Der 17-jährige Amir ist frustriert. Obwohl er sich freundlich verhält und seine Muskeln trainiert, hat er schlechte Karten, eine Freundin zu finden.
«Mädchen hier haben ein schlechtes Bild von Geflüchteten, besonders von Afghanen», erklärt er im Film. Danach lässt er seiner Verzweiflung über die gefühlte Ablehnung freien Lauf: «Ich weiss nicht, warum sie so fühlen, warum sie Angst haben. Wir sind ja auch nur Menschen.»
Amir ist nicht der einzige junge Mann aus Afghanistan, auf den sich Maja Tschumis Doku konzentriert. Das Publikum lernt auch den nicht minder sportlichen Teenager Habibi kennen, der als Bergläufer die Herzen der Einheimischen zu gewinnen versucht. Plus zwei Männer, die bei ihrer Flucht schon über 20 waren: Mahir aus der Türkei und Issac aus Eritrea.
Verloren im Rotzloch
Alle vier leben – isoliert vom Rest der Bevölkerung – in einem schmucklosen Nidwaldner Asylzentrum, das Issac so beschreibt: «Im Rotzloch wohnen ungefähr 50 Männer, keine Frauen. Bevor es ein Asylzentrum wurde, gehörte es zur Zementfabrik.»
«Rotzloch» ist übrigens kein Schimpfwort, so heisst der Ort, in dem Issac, Mahir, Habibi und Amir untergebracht sind wirklich. Durchaus idyllisch gelegen, entspricht das abgeschottete Auffangbecken dennoch kaum dem, was sich die Geflüchteten erhofft haben. «Wenn man in Europa ankommt, erwartet man nicht so etwas wie das Rotzloch», meint Issac dazu.
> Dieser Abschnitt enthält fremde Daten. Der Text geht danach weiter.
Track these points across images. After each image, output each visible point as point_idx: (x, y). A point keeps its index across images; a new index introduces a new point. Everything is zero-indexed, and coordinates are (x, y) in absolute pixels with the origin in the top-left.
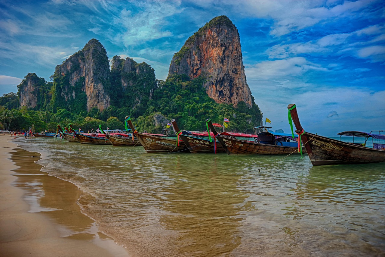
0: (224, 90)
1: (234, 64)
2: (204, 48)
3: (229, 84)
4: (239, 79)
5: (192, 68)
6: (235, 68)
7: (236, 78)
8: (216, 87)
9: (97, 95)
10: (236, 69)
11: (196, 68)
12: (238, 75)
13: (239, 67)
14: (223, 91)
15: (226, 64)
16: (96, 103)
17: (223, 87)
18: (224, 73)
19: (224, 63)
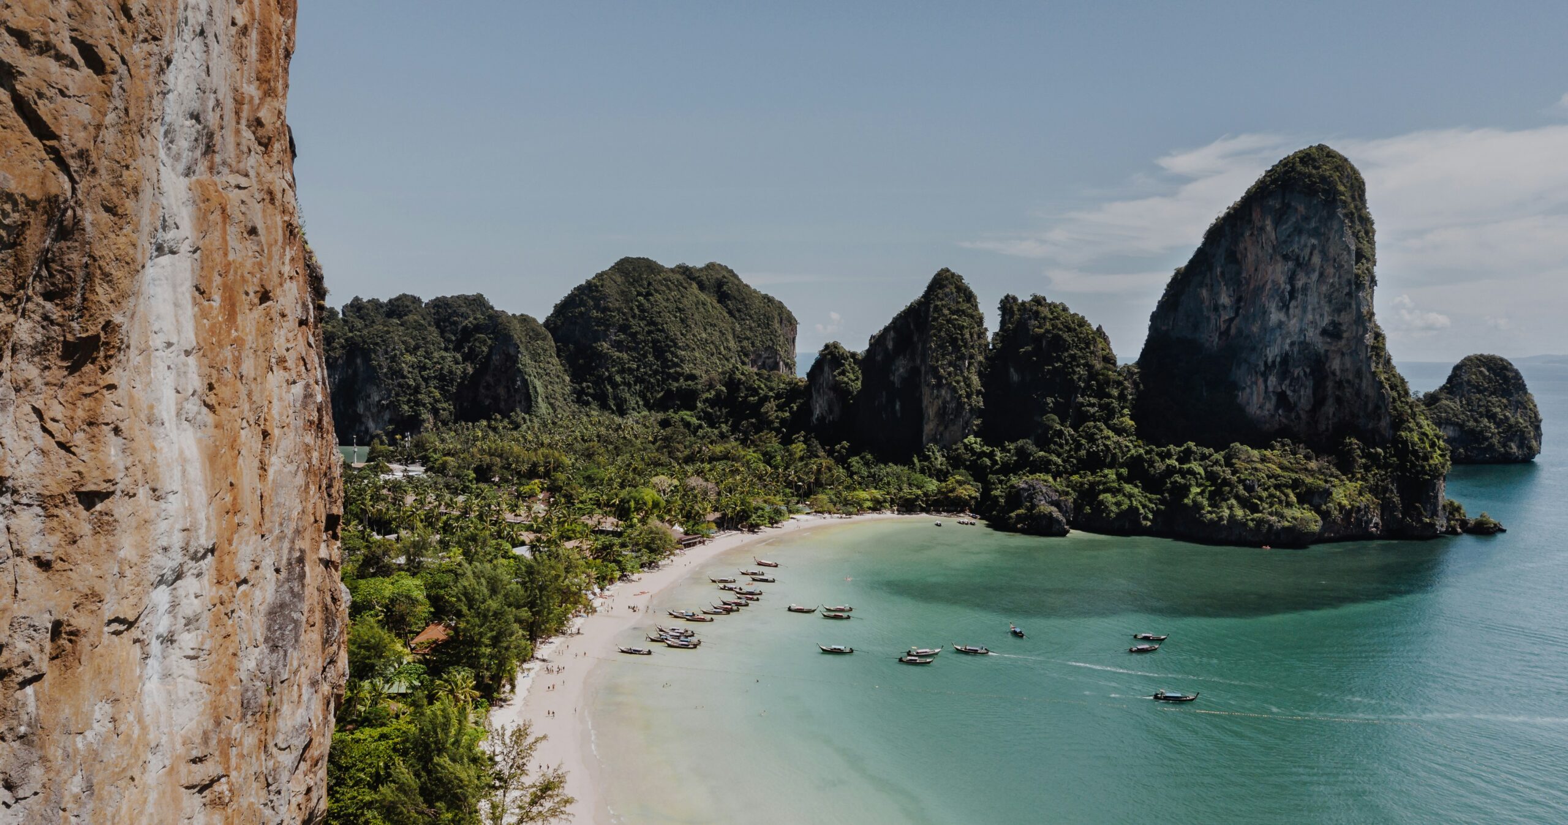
0: (1292, 388)
1: (1327, 309)
2: (1251, 257)
3: (1308, 370)
4: (1343, 354)
5: (1213, 317)
6: (1333, 322)
7: (1334, 351)
8: (1266, 381)
9: (941, 412)
10: (1336, 325)
11: (1225, 316)
12: (1343, 342)
13: (1345, 318)
14: (1289, 392)
15: (1297, 311)
16: (941, 428)
17: (1287, 382)
18: (1288, 341)
19: (1291, 311)
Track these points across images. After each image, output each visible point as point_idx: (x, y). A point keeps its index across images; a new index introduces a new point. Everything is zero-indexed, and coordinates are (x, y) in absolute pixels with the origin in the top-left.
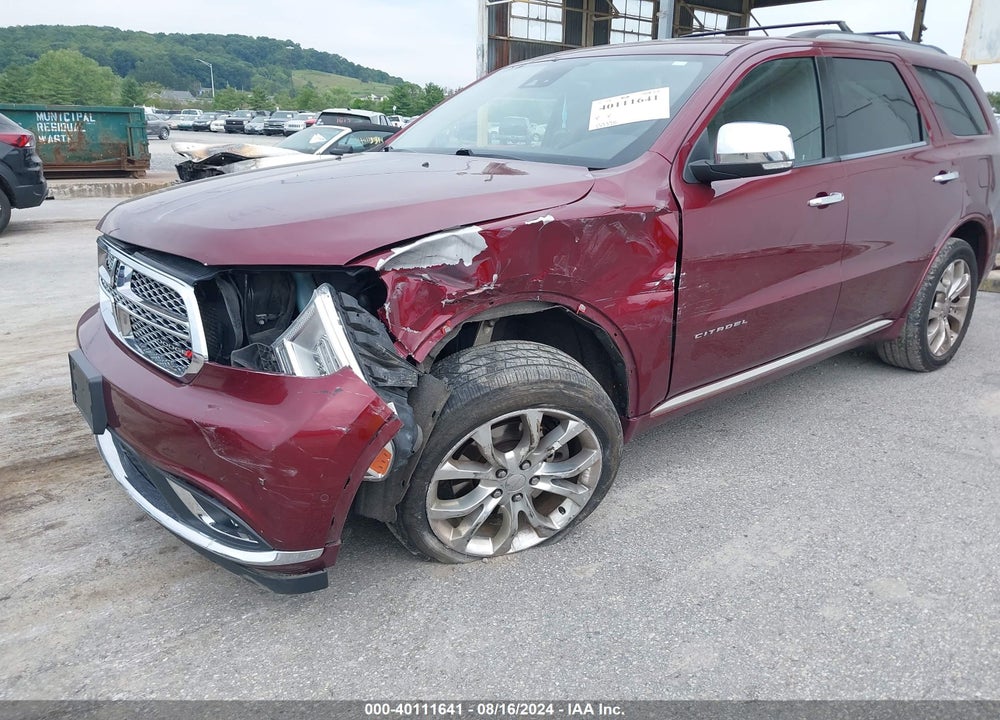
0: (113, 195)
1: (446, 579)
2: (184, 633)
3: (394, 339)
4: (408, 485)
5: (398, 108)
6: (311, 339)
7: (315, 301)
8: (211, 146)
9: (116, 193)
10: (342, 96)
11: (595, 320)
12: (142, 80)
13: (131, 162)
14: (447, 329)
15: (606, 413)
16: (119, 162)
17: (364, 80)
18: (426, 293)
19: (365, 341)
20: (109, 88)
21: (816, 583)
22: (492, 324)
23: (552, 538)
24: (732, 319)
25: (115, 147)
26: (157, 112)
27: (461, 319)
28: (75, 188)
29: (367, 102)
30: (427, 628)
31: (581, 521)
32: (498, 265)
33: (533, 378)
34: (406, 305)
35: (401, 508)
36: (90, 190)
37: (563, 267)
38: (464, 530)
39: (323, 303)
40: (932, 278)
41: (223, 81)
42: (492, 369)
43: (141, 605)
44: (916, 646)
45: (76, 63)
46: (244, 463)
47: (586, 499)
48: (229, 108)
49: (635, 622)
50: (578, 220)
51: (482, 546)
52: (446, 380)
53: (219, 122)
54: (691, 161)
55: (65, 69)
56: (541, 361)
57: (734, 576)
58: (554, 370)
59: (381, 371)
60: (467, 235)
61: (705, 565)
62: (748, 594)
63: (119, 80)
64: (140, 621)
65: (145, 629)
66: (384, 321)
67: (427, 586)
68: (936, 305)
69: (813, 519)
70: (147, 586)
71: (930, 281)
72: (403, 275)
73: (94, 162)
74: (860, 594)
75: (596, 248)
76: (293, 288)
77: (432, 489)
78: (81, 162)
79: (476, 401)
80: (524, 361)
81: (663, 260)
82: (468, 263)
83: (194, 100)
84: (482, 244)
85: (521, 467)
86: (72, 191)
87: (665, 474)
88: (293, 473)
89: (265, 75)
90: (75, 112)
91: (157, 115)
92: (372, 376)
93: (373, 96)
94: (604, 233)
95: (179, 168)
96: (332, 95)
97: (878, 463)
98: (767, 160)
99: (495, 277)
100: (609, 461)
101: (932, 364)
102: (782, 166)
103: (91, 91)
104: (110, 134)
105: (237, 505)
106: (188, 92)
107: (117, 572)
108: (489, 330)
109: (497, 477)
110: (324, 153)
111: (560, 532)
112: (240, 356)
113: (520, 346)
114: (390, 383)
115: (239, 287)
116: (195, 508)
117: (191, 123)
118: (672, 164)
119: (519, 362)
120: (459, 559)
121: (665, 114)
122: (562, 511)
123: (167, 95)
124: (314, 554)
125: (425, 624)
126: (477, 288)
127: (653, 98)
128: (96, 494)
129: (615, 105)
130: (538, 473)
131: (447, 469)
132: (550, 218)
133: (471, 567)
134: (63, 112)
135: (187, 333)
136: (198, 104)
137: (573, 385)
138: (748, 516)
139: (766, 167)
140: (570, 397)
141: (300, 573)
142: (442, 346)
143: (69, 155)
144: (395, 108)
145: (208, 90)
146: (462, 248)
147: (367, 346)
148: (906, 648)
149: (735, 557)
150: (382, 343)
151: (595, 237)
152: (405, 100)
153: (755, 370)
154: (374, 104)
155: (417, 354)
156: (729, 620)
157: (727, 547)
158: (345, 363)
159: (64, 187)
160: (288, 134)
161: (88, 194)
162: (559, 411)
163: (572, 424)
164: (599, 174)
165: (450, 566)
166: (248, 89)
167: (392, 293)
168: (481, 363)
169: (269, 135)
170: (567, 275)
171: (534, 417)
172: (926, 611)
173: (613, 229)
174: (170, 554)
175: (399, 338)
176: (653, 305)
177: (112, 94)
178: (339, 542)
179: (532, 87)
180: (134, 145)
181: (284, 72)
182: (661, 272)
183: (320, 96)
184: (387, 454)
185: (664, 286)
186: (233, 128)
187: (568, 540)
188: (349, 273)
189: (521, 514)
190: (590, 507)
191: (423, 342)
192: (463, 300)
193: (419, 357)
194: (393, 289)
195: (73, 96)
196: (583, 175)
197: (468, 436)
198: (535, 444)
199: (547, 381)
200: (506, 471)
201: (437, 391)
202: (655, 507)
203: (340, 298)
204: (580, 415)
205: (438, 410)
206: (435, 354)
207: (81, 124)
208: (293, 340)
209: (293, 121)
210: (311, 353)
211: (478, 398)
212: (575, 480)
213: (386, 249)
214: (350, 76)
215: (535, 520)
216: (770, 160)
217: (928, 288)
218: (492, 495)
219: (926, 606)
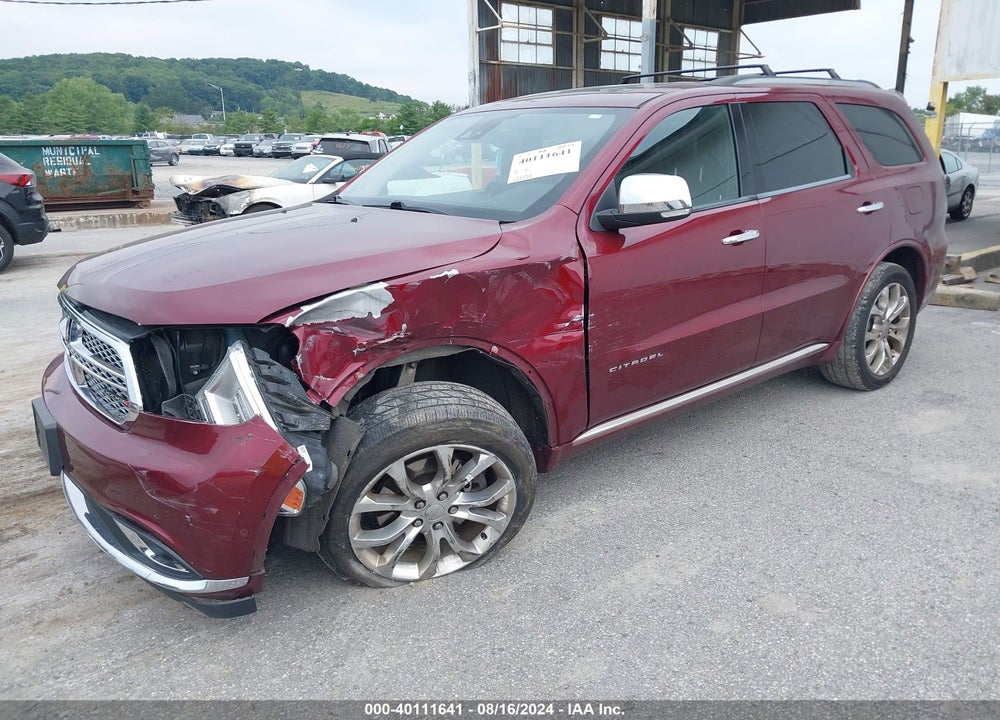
0: (118, 225)
1: (374, 602)
2: (131, 655)
3: (306, 387)
4: (327, 518)
5: (405, 126)
6: (229, 390)
7: (231, 356)
8: (208, 177)
9: (121, 223)
10: (350, 116)
11: (508, 359)
12: (154, 106)
13: (136, 192)
14: (360, 375)
15: (515, 446)
16: (124, 193)
17: (373, 100)
18: (337, 343)
19: (276, 391)
20: (123, 114)
21: (713, 599)
22: (413, 365)
23: (475, 562)
24: (646, 353)
25: (120, 178)
26: (169, 138)
27: (373, 366)
28: (82, 220)
29: (375, 121)
30: (349, 647)
31: (503, 546)
32: (406, 315)
33: (441, 417)
34: (318, 355)
35: (325, 538)
36: (96, 221)
37: (472, 314)
38: (389, 557)
39: (237, 358)
40: (865, 302)
41: (235, 104)
42: (404, 410)
43: (95, 630)
44: (789, 657)
45: (89, 90)
46: (173, 502)
47: (505, 525)
48: (241, 131)
49: (538, 639)
50: (482, 272)
51: (408, 571)
52: (363, 420)
53: (228, 146)
54: (598, 211)
55: (79, 97)
56: (451, 400)
57: (638, 594)
58: (462, 409)
59: (292, 417)
60: (373, 291)
61: (614, 584)
62: (647, 611)
63: (132, 106)
64: (92, 645)
65: (97, 651)
66: (297, 372)
67: (354, 610)
68: (874, 327)
69: (724, 538)
70: (102, 613)
71: (864, 306)
72: (314, 329)
73: (99, 194)
74: (751, 609)
75: (504, 296)
76: (223, 340)
77: (353, 521)
78: (87, 194)
79: (388, 441)
80: (434, 401)
81: (571, 304)
82: (377, 315)
83: (206, 124)
84: (389, 299)
85: (438, 498)
86: (78, 223)
87: (595, 497)
88: (214, 510)
89: (275, 97)
90: (80, 146)
91: (168, 141)
92: (283, 422)
93: (381, 115)
94: (510, 281)
95: (178, 200)
96: (341, 116)
97: (800, 483)
98: (668, 209)
99: (404, 326)
100: (523, 489)
101: (874, 384)
102: (680, 214)
103: (104, 118)
104: (115, 167)
105: (170, 540)
106: (200, 117)
107: (78, 600)
108: (412, 372)
109: (416, 506)
110: (317, 182)
111: (483, 557)
112: (170, 405)
113: (434, 387)
114: (301, 428)
115: (173, 342)
116: (138, 542)
117: (201, 148)
118: (578, 215)
119: (429, 402)
120: (388, 584)
121: (575, 168)
122: (484, 536)
123: (179, 119)
124: (240, 582)
125: (348, 643)
126: (387, 336)
127: (566, 152)
128: (67, 528)
129: (533, 159)
130: (456, 503)
131: (366, 502)
132: (455, 272)
133: (398, 591)
134: (68, 146)
135: (125, 386)
136: (209, 127)
137: (480, 422)
138: (664, 536)
139: (665, 215)
140: (477, 434)
141: (230, 599)
142: (356, 391)
143: (74, 187)
144: (402, 127)
145: (220, 113)
146: (371, 302)
147: (278, 395)
148: (780, 658)
149: (644, 576)
150: (294, 391)
151: (502, 286)
152: (412, 118)
153: (675, 399)
154: (383, 122)
155: (331, 399)
156: (625, 636)
157: (638, 568)
158: (257, 412)
159: (70, 219)
160: (297, 156)
161: (94, 225)
162: (468, 446)
163: (483, 457)
164: (506, 228)
165: (379, 590)
166: (258, 112)
167: (304, 345)
168: (395, 404)
169: (278, 157)
170: (477, 321)
171: (445, 452)
172: (807, 624)
173: (519, 278)
174: (127, 583)
175: (312, 386)
176: (562, 345)
177: (125, 120)
178: (263, 571)
179: (464, 139)
180: (138, 176)
181: (294, 94)
182: (569, 315)
183: (329, 116)
184: (299, 493)
185: (574, 326)
186: (243, 151)
187: (493, 563)
188: (263, 330)
189: (443, 541)
190: (510, 533)
191: (337, 388)
192: (373, 349)
193: (332, 402)
194: (305, 341)
195: (86, 122)
196: (492, 229)
197: (383, 472)
198: (448, 477)
199: (454, 420)
200: (424, 502)
201: (351, 432)
202: (579, 530)
203: (253, 353)
204: (489, 448)
205: (353, 449)
206: (349, 398)
207: (86, 158)
208: (212, 391)
209: (301, 143)
210: (230, 402)
211: (390, 437)
212: (494, 507)
213: (294, 308)
214: (358, 95)
215: (456, 545)
216: (671, 208)
217: (862, 311)
218: (413, 524)
219: (808, 619)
«Für mich ist Rotzloch ein Friedhof der Lebenden», präzisiert einer seiner Leidensgenossen. Wie Zombies fühlen sich die Geflüchteten vor allem, weil sich viele Schweizerinnen vor ihnen fürchten: «Alle denken, dass wir Terroristen oder sexuell gewalttätig seien. Dass wir gekommen sind, um das Land zu ruinieren und zu vergewaltigen.»
Raffiniert inszenierte Enge
Tschumis preiswürdige Dokumentation verzichtet – ähnlich wie ihre Protagonisten – auf vieles: auf die Strahlkraft von Panoramabildern zum Beispiel oder eine einordnende Erzählstimme.
Statt die Breite der Leinwand auszureizen, transportiert die 4:3-Cadrage das, was die Figuren empfinden: Enge, die – unterstützt von der unheimlichen Tonspur – bisweilen gar ins Albtraumhafte kippt. Diese durch atmosphärische Aufnahmen vermittelte Stimmung dürfte mehr bewirken, als es ein belehrender Kommentar je tun könnte.
Haltung beweist Tschumi, indem sie die Alltagsprobleme ihrer Protagonisten schildert, die gerne mehr lernen, arbeiten und reisen würden. «Das System lässt dich allein», hält Mahir mit Blick auf seine gescheiterten Bemühungen fest. Nur etwas glaubt der Desillusionierte gelernt zu haben: «Als Geflüchteter bist du ein Bürger zweiter Klasse.»
Nicht nur Schweizer haben Hemmungen
Doch zurück zum erzählerischen Fokus, dem Herzstück von «Rotzloch»: Im Zentrum der Doku mit Spielfilmlänge steht das meist vergebliche Streben der porträtierten Männer nach Liebe, Sex und Zärtlichkeit.
«Wenn mir eine Frau gefällt, setze ich mich sofort neben sie», erzählt Mahir. Doch die Annäherungsversuche des attraktiven, aber leicht verunsicherbaren Türken werden überwiegend im Keim erstickt: «Du siehst ihre Mimik, ihre Blicke, ihre Gesten und du verstehst, dass sie keine Ausländer mag. Wenn mich jemand nicht will, dann will ich auch nicht.»
Mahir inspirierte die Regisseurin mit seinem traurigen Fazit auch zum poetischen Untertitel des Films: «Du kannst niemanden zwingen, dich zu umarmen.»